The Civil Rights Movement was a time to fight against the system that constrained Black voices to segregation. Jim Crow laws were made to belittle Black people and to create a divide between white people. Though we had Martin Luther King, Malcolm X, Stokely Carmichael, Ella Baker, and many more activists fighting for equal rights in protesting, boycotting, and other forms. Black writers did not stop writing.
They were doing what they did best, which was picking up a pen or pencil and writing out their heart’s desires. Their discourse was about the injustice and unfair conditions the black community had to endure in American society. There should be no discrimination when it comes to the color of one’s skin, and they conveyed that through writing.
A few writers in the bunch were James Baldwin, Ralph Ellison, Richard Wright, Gwendolyn Brooks, Margaret Danner, Robert Hayden, and many many more. Some wrote short stories, novels, and plays while others concentrated on poetry.

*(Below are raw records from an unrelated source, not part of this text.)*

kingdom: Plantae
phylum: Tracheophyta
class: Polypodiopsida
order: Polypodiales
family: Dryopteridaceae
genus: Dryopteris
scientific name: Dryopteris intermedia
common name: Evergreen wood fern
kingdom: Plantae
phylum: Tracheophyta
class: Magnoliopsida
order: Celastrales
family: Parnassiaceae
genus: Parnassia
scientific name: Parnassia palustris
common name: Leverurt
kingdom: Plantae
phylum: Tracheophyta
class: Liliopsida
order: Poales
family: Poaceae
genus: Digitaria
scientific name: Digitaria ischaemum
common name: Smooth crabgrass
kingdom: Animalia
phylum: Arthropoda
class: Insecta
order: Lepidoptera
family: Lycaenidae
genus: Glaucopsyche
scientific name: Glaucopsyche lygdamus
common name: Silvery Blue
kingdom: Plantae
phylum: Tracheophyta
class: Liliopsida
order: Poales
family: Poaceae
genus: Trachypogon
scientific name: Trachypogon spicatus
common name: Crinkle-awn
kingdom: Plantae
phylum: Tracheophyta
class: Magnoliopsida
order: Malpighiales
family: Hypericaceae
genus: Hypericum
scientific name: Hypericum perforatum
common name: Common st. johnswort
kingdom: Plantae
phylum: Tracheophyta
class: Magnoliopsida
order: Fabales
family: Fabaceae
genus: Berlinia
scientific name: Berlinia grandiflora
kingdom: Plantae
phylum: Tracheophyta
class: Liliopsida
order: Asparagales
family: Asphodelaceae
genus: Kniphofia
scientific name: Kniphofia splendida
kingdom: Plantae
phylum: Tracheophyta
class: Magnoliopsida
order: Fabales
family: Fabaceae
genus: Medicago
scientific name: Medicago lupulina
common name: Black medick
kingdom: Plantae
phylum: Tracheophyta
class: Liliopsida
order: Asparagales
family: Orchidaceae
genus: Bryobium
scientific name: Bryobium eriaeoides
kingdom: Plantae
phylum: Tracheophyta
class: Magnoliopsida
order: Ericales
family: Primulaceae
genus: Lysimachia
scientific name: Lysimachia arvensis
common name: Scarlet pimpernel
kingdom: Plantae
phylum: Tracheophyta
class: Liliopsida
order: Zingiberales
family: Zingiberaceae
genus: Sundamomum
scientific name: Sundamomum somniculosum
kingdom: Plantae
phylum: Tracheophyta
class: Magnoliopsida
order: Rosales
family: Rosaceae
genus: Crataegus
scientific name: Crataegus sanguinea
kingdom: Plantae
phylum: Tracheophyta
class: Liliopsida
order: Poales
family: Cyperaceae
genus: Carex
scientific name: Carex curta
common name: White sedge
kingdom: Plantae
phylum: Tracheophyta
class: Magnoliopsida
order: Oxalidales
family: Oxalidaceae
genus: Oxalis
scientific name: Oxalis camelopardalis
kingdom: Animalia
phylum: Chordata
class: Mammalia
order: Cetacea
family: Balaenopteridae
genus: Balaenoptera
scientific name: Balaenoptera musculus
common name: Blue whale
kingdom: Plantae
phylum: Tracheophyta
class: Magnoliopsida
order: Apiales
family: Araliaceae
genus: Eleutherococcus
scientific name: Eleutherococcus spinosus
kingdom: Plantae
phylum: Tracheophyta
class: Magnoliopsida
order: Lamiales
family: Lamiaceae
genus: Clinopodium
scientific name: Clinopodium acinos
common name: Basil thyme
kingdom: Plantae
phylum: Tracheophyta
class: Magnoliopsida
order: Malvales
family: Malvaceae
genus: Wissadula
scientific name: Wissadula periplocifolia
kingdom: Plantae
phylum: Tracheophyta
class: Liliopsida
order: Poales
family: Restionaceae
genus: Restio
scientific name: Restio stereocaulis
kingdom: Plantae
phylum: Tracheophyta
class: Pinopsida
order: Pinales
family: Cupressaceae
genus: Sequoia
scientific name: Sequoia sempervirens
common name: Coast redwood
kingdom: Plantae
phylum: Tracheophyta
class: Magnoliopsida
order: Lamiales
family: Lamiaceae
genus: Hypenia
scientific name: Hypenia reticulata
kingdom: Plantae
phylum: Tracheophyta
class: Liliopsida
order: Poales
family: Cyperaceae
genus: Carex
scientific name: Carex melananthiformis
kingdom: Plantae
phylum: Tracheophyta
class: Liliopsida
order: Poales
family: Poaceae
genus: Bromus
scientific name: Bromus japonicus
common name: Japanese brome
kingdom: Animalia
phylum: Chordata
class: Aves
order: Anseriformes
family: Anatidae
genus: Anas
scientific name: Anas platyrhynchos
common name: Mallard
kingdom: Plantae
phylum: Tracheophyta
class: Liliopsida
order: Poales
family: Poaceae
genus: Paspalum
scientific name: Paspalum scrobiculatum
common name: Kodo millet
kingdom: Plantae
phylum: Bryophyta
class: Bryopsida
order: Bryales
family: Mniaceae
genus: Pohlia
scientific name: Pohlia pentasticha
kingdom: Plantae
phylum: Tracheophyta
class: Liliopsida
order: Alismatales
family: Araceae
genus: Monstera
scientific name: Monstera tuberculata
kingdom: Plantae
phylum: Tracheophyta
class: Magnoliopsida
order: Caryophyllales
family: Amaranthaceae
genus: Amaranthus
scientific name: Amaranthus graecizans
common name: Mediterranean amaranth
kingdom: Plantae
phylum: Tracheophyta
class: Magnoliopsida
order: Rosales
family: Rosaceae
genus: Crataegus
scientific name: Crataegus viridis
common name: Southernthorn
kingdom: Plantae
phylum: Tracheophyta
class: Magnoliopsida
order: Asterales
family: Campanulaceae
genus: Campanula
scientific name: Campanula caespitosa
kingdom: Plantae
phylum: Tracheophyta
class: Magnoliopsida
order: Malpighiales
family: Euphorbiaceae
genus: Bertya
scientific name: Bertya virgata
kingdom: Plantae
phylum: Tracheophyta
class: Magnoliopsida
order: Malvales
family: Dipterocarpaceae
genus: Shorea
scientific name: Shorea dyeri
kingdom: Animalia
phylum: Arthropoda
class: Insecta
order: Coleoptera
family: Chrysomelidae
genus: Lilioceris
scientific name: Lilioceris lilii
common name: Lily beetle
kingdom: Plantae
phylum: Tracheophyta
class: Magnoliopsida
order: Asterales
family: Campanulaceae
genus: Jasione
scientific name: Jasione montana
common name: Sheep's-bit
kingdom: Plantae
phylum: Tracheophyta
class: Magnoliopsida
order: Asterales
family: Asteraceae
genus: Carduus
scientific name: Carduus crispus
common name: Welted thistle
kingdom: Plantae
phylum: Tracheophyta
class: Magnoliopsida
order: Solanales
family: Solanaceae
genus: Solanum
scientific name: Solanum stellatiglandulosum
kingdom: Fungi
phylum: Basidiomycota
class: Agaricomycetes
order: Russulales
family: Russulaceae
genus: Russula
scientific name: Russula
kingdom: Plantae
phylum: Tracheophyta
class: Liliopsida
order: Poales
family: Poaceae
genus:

Many different groups within the black community had different approaches to combating racism. Everyone should know about Martin Luther King Jr. and his methods of peaceful protesting. He led the Southern Christian Leadership Conference, and the National Association for the Advancement of Colored People (NAACP) partook in this style as well. On the other end of the spectrum, we had Malcolm X and the Nation of Islam that used aggressive methods to get their message across. My personal favorite was Stokely Carmichael and the Black Power group. Peaceful protesting unless provoked. AKA self-defense.
This was a reflection even with the writing worlds. Some decided to keep the “peace” while others used their words to express their frustration with the inequality within America. Black Writers began to make an impact on civil rights during the late 1950s and early 60s when they expressed their feelings and passions in their poetry. Some notable poets were as follows Margaret Danner, Langston Hughes, Robert Hayden, Melvin B. Tolson, Sterling Brown, and Mary Elizabeth Vroman.
Others did it through novels or short stories: James Baldwin, Paule Marshall, Lorraine Hansberry, William Melvin Kelley, and Ernest Gain.
Here are some of their notable works:
Sonny’s Blues by James Baldwin
Brown Girl, Brownstones by Paule Marshall
A Raisin in the Sun by Lorraine Hansberry
A Different Drummer by William Melvin Kelly
The Sky is Gray by Ernest Gaine
Since the 1920s and since the Harlem renaissance, black writers decided to explore the beauty behind the black culture. They began to retap and celebrate and incorporate their experiences in the worlds of America through stories, and songs, from African and African American ancestry. They reclaimed lost and misplaced black aesthetics and social values, to create positive black images. During the riots, poetry was used as a way for communal purposes, and as a political weapon. Autobiographical and biographies were made by Malcolm X and Maya Angelo.
Some were in agreement with the forms of peaceful protesting, so these writers showed an aggressive style. Amongst these writers were Yusef Iman, Madhubuti, Sun-Ra, Larry Neal, Charles Anderson, Ben Caldwell, and Amiri Baraka.
Notable reads would be these titles:
Black Fire: An Anthology of Afro-American Writing edited by Ben Caldwell and Amiri Baraka
Don’t Cry, Scream by Madhubuti
The Civil Rights Movement was a time to provide voices for the voiceless, and these writers elevated their standpoint against the inequality between white and black people.